Clinically, ASIN may appear as raised, scaly, white, erythematous, pigmented, fissured, or ulcerated areas in the anal canal, although it is often subclinical and may be an incidental finding. ASIN may also be identified as acetowhite epithelium, which contrasts with iodine-positive non-neoplastic mucosa by anal colposcopy.
Pathology
ASIN is characterized by cells with enlarged nuclei, irregular nuclear membranes, and increased nucleus-to-cytoplasm ratios, with a lack of cytoplasmic maturation toward the luminal surface. Mitotic figures may be encountered beyond the normal regenerative basal zone of the squamous epithelium. Individual cell keratinization and dyskeratosis are common and may represent markers of HPV infection. These changes typically occur in the absence of inflammation.
ASIN is divided into two grades, primarily based on the level at which orderly cytoplasmic maturation begins and the level at which mitotic activity stops. In low-grade anal squamous intraepithelial neoplasia (ASIN-L), mitotic figures and cellular pleomorphism are predominantly located in the basal third of the epithelium, with evidence of surface maturation in the upper two thirds or evidence of an HPV cytopathic effect (i.e., koilocytic atypia) is present. In contrast, ASIN-H is characterized by cellular pleomorphism, mitotic figures, and lack of cytoplasmic maturation extending into the middle and superficial thirds of the epithelium ( Fig. 32.12 ). These preinvasive changes may colonize the underlying anal ducts and glands, which may not be detected or excised during treatment. Intraepithelial neoplasia that extends into the ducts can be graded using the same principles as surface dysplasia; however, the pathologist must be cautious with the use of tangential sectioning (see Fig. 32.12, C ).
Differential Diagnosis
The differential diagnoses of ASIN include other neoplasms within the squamous epithelium such as melanoma and primary or secondary Paget disease. Some ASIN-H lesions may demonstrate a pattern of pagetoid spread that can only be differentiated from Paget disease by immunohistochemistry (see Paget Disease of the Anus ).
Differentiating Reactive Changes or Immature Squamous Metaplasia from High-Grade Squamous Intraepithelial Lesions
Distinguishing reactive changes from ASIN-L in biopsy material is fraught with high observer variability, and usually rests on deciding whether or not unequivocal HPV cytopathic effect is present ( Table 32.3 ). Unfortunately, there are no reliable adjunctive pathologic methods to separate these two processes.
Feature | Reactive Lesions | ASIN-L | ASIN-H |
---|---|---|---|
N : C ratio | Low | Low | High |
Koilocytes | No | Yes | Often |
Mitotic activity | Basal layers only | Lower one third of mucosa | Upper two thirds of mucosa (may have abnormal mitotic figures) |
Maturation | Orderly | Dysmaturation in lower one third of mucosa only | Dysmaturation in upper layers to full thickness |
Cell polarity | Normal polarity | Relatively well-maintained polarity | Loss of polarity |
Proliferation | Basal layers | Lower one third of mucosa | Throughout mucosa |
Staining for p16 | Negative or patchy positivity | Varies | Blocklike positivity (nuclear and cytoplasmic) |
Separating reactive changes from ASIN-H, a precancerous lesion, is clinically important and more feasible ( Fig. 32.13 ).
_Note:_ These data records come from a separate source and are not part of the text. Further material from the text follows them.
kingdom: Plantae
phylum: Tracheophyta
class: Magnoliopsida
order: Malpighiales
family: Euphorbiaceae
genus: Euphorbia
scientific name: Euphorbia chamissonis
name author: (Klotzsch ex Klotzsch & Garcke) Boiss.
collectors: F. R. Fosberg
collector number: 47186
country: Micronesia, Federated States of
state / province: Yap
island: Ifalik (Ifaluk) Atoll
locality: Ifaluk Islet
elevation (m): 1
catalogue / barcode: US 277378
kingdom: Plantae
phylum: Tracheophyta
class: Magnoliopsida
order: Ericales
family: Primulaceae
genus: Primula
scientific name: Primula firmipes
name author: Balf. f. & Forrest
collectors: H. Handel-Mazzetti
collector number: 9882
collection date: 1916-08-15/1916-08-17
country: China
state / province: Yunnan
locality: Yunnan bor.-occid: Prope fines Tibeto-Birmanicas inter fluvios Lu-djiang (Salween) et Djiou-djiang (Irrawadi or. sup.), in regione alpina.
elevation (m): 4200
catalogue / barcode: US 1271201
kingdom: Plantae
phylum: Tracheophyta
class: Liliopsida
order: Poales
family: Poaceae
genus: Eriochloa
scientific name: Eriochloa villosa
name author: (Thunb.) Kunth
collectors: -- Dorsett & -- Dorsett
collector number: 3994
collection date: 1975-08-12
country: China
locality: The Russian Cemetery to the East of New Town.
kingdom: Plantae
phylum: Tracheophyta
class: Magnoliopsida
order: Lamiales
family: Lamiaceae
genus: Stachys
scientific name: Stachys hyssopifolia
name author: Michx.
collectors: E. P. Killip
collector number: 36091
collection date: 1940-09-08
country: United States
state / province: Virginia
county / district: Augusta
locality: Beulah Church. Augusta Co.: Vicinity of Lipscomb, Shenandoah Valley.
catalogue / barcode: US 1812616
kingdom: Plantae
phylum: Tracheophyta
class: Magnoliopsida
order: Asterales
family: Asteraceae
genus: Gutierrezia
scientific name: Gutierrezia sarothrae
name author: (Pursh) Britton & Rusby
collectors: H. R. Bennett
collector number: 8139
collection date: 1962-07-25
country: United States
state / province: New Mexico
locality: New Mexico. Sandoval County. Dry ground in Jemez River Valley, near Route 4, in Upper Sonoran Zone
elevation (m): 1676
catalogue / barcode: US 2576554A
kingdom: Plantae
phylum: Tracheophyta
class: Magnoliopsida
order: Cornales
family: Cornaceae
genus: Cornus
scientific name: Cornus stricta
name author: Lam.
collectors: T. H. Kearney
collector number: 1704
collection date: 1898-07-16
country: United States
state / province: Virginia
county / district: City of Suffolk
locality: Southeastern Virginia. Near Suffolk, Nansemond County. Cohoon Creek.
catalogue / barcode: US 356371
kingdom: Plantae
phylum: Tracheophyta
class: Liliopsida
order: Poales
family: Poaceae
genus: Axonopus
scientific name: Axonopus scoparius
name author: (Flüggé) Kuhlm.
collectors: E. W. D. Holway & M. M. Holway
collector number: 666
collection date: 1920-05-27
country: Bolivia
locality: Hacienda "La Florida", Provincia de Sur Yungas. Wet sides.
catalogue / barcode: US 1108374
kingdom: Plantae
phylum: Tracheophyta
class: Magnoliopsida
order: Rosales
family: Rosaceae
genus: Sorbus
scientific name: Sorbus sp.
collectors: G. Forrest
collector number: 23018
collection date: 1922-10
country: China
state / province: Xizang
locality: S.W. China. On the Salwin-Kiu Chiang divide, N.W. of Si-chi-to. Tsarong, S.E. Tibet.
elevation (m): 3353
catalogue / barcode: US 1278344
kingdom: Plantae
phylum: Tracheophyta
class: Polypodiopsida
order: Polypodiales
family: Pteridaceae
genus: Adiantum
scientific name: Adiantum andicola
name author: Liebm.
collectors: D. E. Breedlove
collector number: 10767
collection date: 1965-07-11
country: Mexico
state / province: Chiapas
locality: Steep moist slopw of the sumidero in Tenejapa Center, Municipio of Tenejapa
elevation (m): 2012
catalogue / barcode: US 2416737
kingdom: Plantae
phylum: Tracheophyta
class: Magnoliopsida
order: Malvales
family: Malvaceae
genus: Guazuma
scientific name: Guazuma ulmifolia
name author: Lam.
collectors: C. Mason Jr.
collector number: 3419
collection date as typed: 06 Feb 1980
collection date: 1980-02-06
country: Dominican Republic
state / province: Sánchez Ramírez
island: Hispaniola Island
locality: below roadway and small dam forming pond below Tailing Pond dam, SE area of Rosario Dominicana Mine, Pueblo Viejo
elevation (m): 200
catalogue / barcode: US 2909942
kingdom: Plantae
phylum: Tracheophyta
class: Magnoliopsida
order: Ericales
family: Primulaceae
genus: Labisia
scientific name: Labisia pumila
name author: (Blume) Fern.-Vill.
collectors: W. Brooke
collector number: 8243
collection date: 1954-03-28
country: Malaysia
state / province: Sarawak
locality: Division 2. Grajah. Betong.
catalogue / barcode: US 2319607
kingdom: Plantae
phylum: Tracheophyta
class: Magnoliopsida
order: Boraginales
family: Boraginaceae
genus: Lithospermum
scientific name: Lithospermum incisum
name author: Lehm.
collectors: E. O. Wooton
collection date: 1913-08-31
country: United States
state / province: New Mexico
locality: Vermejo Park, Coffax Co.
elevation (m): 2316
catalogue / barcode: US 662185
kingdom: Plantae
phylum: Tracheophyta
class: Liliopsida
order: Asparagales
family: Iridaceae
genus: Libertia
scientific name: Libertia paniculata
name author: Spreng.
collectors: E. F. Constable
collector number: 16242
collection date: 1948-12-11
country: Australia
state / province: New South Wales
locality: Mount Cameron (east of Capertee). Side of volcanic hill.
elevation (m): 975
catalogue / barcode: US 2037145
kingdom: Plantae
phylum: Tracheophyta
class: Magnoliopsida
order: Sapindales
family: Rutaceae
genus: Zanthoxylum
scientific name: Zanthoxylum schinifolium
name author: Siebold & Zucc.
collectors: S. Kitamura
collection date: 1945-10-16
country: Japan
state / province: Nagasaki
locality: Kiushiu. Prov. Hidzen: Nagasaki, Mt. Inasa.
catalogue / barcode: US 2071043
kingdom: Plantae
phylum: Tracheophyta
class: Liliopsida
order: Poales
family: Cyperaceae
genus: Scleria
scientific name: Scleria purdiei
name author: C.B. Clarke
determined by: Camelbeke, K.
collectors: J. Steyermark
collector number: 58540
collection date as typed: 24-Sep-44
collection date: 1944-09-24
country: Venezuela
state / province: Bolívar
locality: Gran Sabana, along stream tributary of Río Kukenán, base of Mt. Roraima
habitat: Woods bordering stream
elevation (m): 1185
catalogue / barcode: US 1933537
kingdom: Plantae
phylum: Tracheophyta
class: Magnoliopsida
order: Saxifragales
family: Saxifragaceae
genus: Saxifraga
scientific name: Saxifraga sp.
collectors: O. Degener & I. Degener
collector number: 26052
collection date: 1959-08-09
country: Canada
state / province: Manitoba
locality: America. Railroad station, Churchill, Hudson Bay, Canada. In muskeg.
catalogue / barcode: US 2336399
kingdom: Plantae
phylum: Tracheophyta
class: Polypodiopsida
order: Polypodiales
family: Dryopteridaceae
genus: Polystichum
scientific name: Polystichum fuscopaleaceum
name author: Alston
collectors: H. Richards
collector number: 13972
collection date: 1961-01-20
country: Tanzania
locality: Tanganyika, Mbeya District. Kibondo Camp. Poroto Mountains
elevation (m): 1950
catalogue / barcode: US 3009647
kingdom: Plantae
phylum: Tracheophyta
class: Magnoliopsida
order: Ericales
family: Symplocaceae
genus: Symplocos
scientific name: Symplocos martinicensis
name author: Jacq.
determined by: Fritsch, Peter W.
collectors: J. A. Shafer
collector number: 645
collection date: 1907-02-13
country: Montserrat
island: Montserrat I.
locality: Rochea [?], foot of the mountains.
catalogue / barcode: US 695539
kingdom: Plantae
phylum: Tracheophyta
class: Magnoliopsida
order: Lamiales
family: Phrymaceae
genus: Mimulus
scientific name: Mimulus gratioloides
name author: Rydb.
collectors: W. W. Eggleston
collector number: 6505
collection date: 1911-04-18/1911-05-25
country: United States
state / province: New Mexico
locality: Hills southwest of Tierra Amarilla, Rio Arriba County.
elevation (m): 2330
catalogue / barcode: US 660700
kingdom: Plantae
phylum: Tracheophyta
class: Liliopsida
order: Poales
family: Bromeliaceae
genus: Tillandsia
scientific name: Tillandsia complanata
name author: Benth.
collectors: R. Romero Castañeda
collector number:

Although reactive changes or immature squamous metaplasia and ASIN-H may show immature cells located beyond the basal layer, ASIN-H demonstrates a more disorganized or jumbled arrangement of the epithelium, and reactive processes tend to retain an orderly configuration of the squamous epithelial cells. Identification of inflammation or regular nuclei with open chromatin and prominent nucleoli favor a reactive process, whereas ASIN-H usually shows nuclear hyperchromasia and irregular nuclear contours.